Written instruction: Render the lines below as a JSON list of strings, one string per line and with blank lines omitted, starting at the line containing "scientific name: Eriodictyon sessilifolium" and ending at the line containing "name author: (Haw.) Britton & Rose", both included.

Extracted entries:

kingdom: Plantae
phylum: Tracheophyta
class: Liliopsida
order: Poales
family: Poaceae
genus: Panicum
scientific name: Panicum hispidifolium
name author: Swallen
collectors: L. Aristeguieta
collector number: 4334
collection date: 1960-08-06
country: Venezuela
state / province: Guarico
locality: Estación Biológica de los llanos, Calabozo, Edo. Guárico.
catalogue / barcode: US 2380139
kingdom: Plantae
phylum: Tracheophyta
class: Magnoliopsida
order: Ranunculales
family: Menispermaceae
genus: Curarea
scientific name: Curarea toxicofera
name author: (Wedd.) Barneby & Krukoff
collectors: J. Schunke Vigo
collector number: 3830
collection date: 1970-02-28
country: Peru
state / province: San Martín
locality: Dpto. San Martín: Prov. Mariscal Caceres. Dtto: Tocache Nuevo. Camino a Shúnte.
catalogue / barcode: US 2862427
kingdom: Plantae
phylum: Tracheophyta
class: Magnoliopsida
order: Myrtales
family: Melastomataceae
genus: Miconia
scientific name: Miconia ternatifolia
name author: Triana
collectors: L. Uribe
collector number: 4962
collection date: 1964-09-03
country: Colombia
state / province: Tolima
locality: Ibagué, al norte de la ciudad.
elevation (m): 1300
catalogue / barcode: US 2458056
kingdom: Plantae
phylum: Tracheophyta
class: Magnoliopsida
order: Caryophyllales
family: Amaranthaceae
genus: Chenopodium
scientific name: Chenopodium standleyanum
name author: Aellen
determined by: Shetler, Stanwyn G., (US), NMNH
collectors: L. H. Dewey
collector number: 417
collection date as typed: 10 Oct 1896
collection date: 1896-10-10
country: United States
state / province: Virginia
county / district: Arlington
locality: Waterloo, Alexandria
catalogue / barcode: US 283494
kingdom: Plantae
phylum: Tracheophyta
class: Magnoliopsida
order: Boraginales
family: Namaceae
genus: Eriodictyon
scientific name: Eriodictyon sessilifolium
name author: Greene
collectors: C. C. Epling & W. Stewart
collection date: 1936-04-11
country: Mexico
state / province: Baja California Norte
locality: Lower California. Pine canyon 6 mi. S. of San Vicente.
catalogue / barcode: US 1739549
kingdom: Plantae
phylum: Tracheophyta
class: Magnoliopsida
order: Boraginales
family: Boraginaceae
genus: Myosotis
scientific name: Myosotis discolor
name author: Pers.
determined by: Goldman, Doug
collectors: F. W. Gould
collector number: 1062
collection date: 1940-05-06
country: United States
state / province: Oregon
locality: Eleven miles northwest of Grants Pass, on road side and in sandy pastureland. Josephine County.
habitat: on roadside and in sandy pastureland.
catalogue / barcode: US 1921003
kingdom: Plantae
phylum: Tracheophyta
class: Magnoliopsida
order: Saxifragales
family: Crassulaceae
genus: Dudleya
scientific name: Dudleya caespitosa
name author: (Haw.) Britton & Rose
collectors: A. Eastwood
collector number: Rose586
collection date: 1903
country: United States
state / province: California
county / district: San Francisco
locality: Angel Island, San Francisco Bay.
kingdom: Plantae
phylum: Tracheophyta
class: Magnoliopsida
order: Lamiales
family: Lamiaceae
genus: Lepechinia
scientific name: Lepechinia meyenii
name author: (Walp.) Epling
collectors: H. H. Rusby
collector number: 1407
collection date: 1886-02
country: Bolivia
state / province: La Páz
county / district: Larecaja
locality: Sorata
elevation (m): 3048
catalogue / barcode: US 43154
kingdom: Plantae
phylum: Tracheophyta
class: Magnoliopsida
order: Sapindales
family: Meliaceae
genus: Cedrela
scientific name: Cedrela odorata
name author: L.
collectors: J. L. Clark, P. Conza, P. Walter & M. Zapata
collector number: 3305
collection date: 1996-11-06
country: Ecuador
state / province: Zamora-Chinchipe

Exercise result:
[
  "scientific name: Eriodictyon sessilifolium",
  "name author: Greene",
  "collectors: C. C. Epling & W. Stewart",
  "collection date: 1936-04-11",
  "country: Mexico",
  "state / province: Baja California Norte",
  "locality: Lower California. Pine canyon 6 mi. S. of San Vicente.",
  "catalogue / barcode: US 1739549",
  "kingdom: Plantae",
  "phylum: Tracheophyta",
  "class: Magnoliopsida",
  "order: Boraginales",
  "family: Boraginaceae",
  "genus: Myosotis",
  "scientific name: Myosotis discolor",
  "name author: Pers.",
  "determined by: Goldman, Doug",
  "collectors: F. W. Gould",
  "collector number: 1062",
  "collection date: 1940-05-06",
  "country: United States",
  "state / province: Oregon",
  "locality: Eleven miles northwest of Grants Pass, on road side and in sandy pastureland. Josephine County.",
  "habitat: on roadside and in sandy pastureland.",
  "catalogue / barcode: US 1921003",
  "kingdom: Plantae",
  "phylum: Tracheophyta",
  "class: Magnoliopsida",
  "order: Saxifragales",
  "family: Crassulaceae",
  "genus: Dudleya",
  "scientific name: Dudleya caespitosa",
  "name author: (Haw.) Britton & Rose"
]